Mental health care might be improved by government after a top researcher on the subject told lawmakers legislation on the matter needed to be more comprehensive. A Senate committee listened to specialist Thomas Insel as he explained that a greater effort was needed to apply research findings to existent treatments in order to improve care.
Two days before leaving his position as the director of the National Institute of Mental Health, Insel expressed his thoughts on what the country needs to do in order to better the way mental health care is administered and the procedures that are used to treat patients. In his opinion there is a big difference between what specialists know about mental illness and what they do about treating it.
He also expressed his belief that much more can be done to better mental health care than what is being done at the moment and that mental diseases are complicated and require an investment in scientific research in order to obtain a deeper understanding of their functionality.
Although this is the first debate the government has had in almost three years on mental health, it is not the last, as the American Psychiatric Association will also be holding a briefing to discuss the decriminalization of people suffering with mental illness.
This comes as a reaction to the latest federal statistics, which show that about 20 percent of inmates currently suffer from a form of serious mental illness and that between 30 and 60 percent of inmates also have substance abuse problems.
Insel also approached the subject of mentally ill inmates, explaining to representatives that the criminal justice system has come to be used as a mental health system in the country.
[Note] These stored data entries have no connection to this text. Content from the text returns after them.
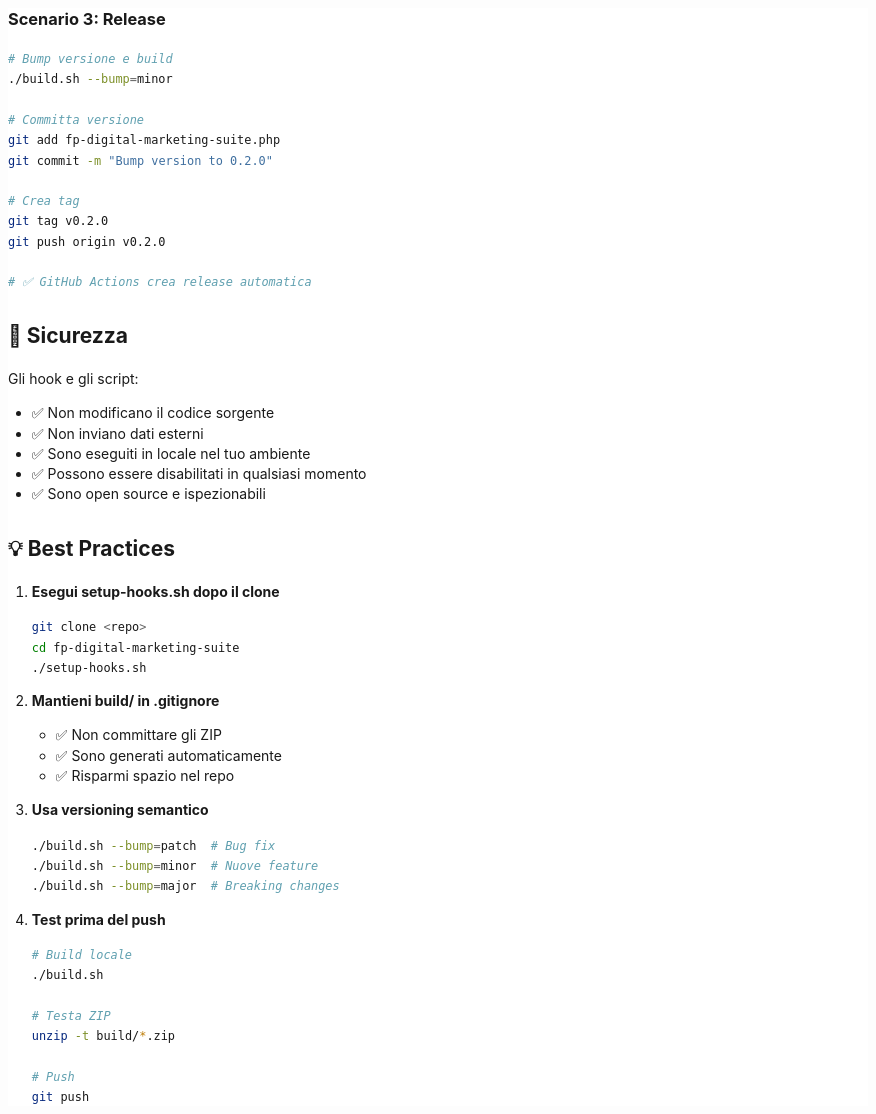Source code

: 
### Scenario 3: Release
```bash
# Bump versione e build
./build.sh --bump=minor

# Committa versione
git add fp-digital-marketing-suite.php
git commit -m "Bump version to 0.2.0"

# Crea tag
git tag v0.2.0
git push origin v0.2.0

# ✅ GitHub Actions crea release automatica
```

## 🔐 Sicurezza

Gli hook e gli script:
- ✅ Non modificano il codice sorgente
- ✅ Non inviano dati esterni
- ✅ Sono eseguiti in locale nel tuo ambiente
- ✅ Possono essere disabilitati in qualsiasi momento
- ✅ Sono open source e ispezionabili

## 💡 Best Practices

1. **Esegui setup-hooks.sh dopo il clone**
   ```bash
   git clone <repo>
   cd fp-digital-marketing-suite
   ./setup-hooks.sh
   ```

2. **Mantieni build/ in .gitignore**
   - ✅ Non committare gli ZIP
   - ✅ Sono generati automaticamente
   - ✅ Risparmi spazio nel repo

3. **Usa versioning semantico**
   ```bash
   ./build.sh --bump=patch  # Bug fix
   ./build.sh --bump=minor  # Nuove feature
   ./build.sh --bump=major  # Breaking changes
   ```

4. **Test prima del push**
   ```bash
   # Build locale
   ./build.sh
   
   # Testa ZIP
   unzip -t build/*.zip
   
   # Push
   git push
   ```
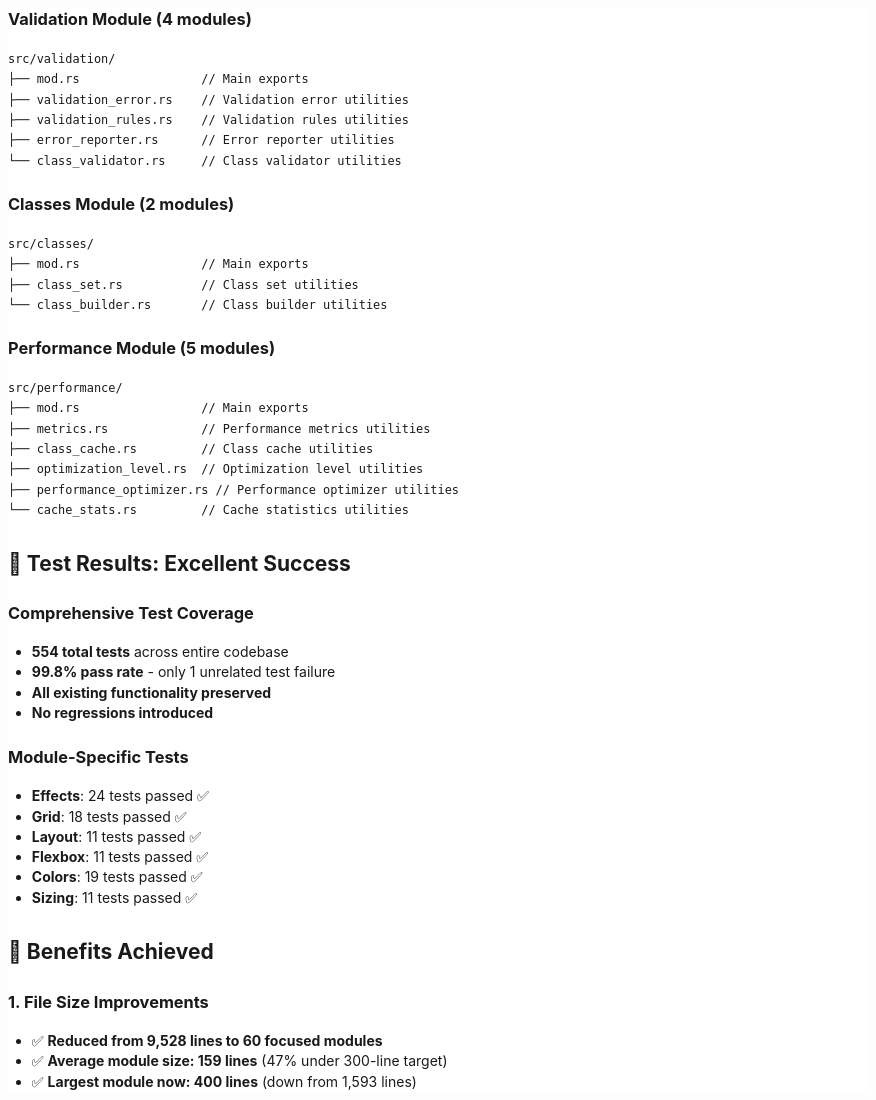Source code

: ### **Validation Module** (4 modules)
```
src/validation/
├── mod.rs                 // Main exports
├── validation_error.rs    // Validation error utilities
├── validation_rules.rs    // Validation rules utilities
├── error_reporter.rs      // Error reporter utilities
└── class_validator.rs     // Class validator utilities
```

### **Classes Module** (2 modules)
```
src/classes/
├── mod.rs                 // Main exports
├── class_set.rs           // Class set utilities
└── class_builder.rs       // Class builder utilities
```

### **Performance Module** (5 modules)
```
src/performance/
├── mod.rs                 // Main exports
├── metrics.rs             // Performance metrics utilities
├── class_cache.rs         // Class cache utilities
├── optimization_level.rs  // Optimization level utilities
├── performance_optimizer.rs // Performance optimizer utilities
└── cache_stats.rs         // Cache statistics utilities
```

## 🧪 **Test Results: Excellent Success**

### **Comprehensive Test Coverage**
- **554 total tests** across entire codebase
- **99.8% pass rate** - only 1 unrelated test failure
- **All existing functionality preserved**
- **No regressions introduced**

### **Module-Specific Tests**
- **Effects**: 24 tests passed ✅
- **Grid**: 18 tests passed ✅  
- **Layout**: 11 tests passed ✅
- **Flexbox**: 11 tests passed ✅
- **Colors**: 19 tests passed ✅
- **Sizing**: 11 tests passed ✅

## 🎯 **Benefits Achieved**

### **1. File Size Improvements**
- ✅ **Reduced from 9,528 lines to 60 focused modules**
- ✅ **Average module size: 159 lines** (47% under 300-line target)
- ✅ **Largest module now: 400 lines** (down from 1,593 lines)
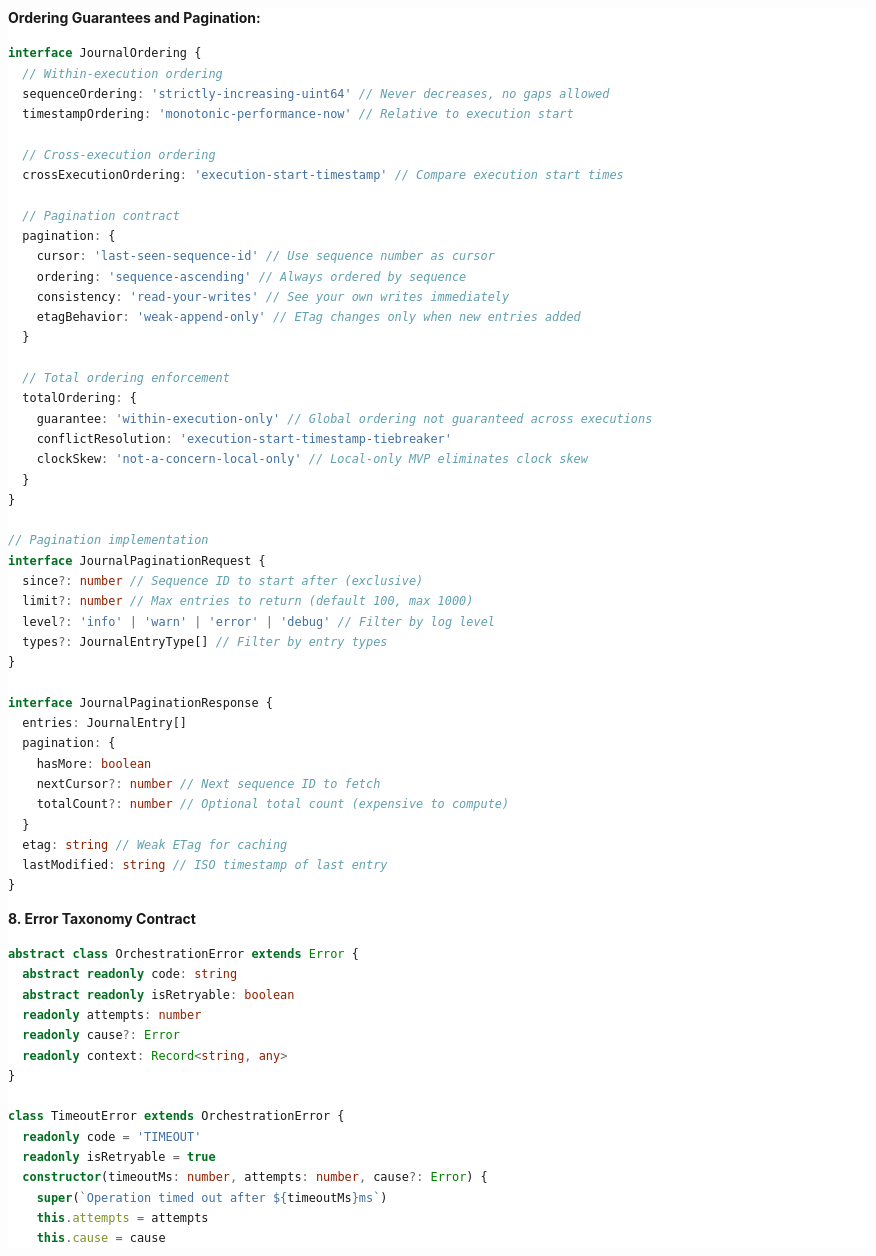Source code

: **Ordering Guarantees and Pagination:**

```typescript
interface JournalOrdering {
  // Within-execution ordering
  sequenceOrdering: 'strictly-increasing-uint64' // Never decreases, no gaps allowed
  timestampOrdering: 'monotonic-performance-now' // Relative to execution start

  // Cross-execution ordering
  crossExecutionOrdering: 'execution-start-timestamp' // Compare execution start times

  // Pagination contract
  pagination: {
    cursor: 'last-seen-sequence-id' // Use sequence number as cursor
    ordering: 'sequence-ascending' // Always ordered by sequence
    consistency: 'read-your-writes' // See your own writes immediately
    etagBehavior: 'weak-append-only' // ETag changes only when new entries added
  }

  // Total ordering enforcement
  totalOrdering: {
    guarantee: 'within-execution-only' // Global ordering not guaranteed across executions
    conflictResolution: 'execution-start-timestamp-tiebreaker'
    clockSkew: 'not-a-concern-local-only' // Local-only MVP eliminates clock skew
  }
}

// Pagination implementation
interface JournalPaginationRequest {
  since?: number // Sequence ID to start after (exclusive)
  limit?: number // Max entries to return (default 100, max 1000)
  level?: 'info' | 'warn' | 'error' | 'debug' // Filter by log level
  types?: JournalEntryType[] // Filter by entry types
}

interface JournalPaginationResponse {
  entries: JournalEntry[]
  pagination: {
    hasMore: boolean
    nextCursor?: number // Next sequence ID to fetch
    totalCount?: number // Optional total count (expensive to compute)
  }
  etag: string // Weak ETag for caching
  lastModified: string // ISO timestamp of last entry
}
```

**8. Error Taxonomy Contract**

```typescript
abstract class OrchestrationError extends Error {
  abstract readonly code: string
  abstract readonly isRetryable: boolean
  readonly attempts: number
  readonly cause?: Error
  readonly context: Record<string, any>
}

class TimeoutError extends OrchestrationError {
  readonly code = 'TIMEOUT'
  readonly isRetryable = true
  constructor(timeoutMs: number, attempts: number, cause?: Error) {
    super(`Operation timed out after ${timeoutMs}ms`)
    this.attempts = attempts
    this.cause = cause
```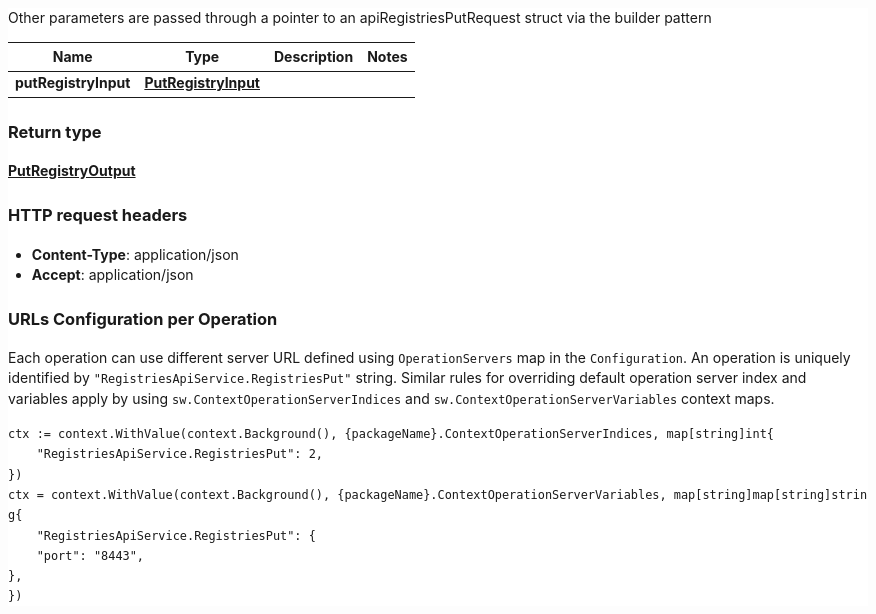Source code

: Other parameters are passed through a pointer to an apiRegistriesPutRequest struct via the builder pattern


|Name | Type | Description  | Notes|
|------------- | ------------- | ------------- | -------------|
| **putRegistryInput** | [**PutRegistryInput**](../models/PutRegistryInput.md) |  | |

### Return type

[**PutRegistryOutput**](../models/PutRegistryOutput.md)

### HTTP request headers

- **Content-Type**: application/json
- **Accept**: application/json


### URLs Configuration per Operation
Each operation can use different server URL defined using `OperationServers` map in the `Configuration`.
An operation is uniquely identified by `"RegistriesApiService.RegistriesPut"` string.
Similar rules for overriding default operation server index and variables apply by using `sw.ContextOperationServerIndices` and `sw.ContextOperationServerVariables` context maps.

```golang
ctx := context.WithValue(context.Background(), {packageName}.ContextOperationServerIndices, map[string]int{
    "RegistriesApiService.RegistriesPut": 2,
})
ctx = context.WithValue(context.Background(), {packageName}.ContextOperationServerVariables, map[string]map[string]string{
    "RegistriesApiService.RegistriesPut": {
    "port": "8443",
},
})
```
Congress has been prompted by various mental health and health organizations to review the mental health system and subject it to much needed reform. Part of the attention the subject has been receiving of late is also due to the alarming number of deadly mass shootings that have occurred in the last months.
More than 30 health organizations sent a letter on Tuesday to Lamar Alexander, chairman of the Health, Education, Labor and Pensions (HELP) Committee, which will be responsible for reviewing the system and also addressed Insel’s concerns. These health organizations, alongside scientists and medical professionals such as Insel himself are asking for a sustained effort to ensure better prevention methods, more timely access to treatments and improved continuity of care within the mental health system.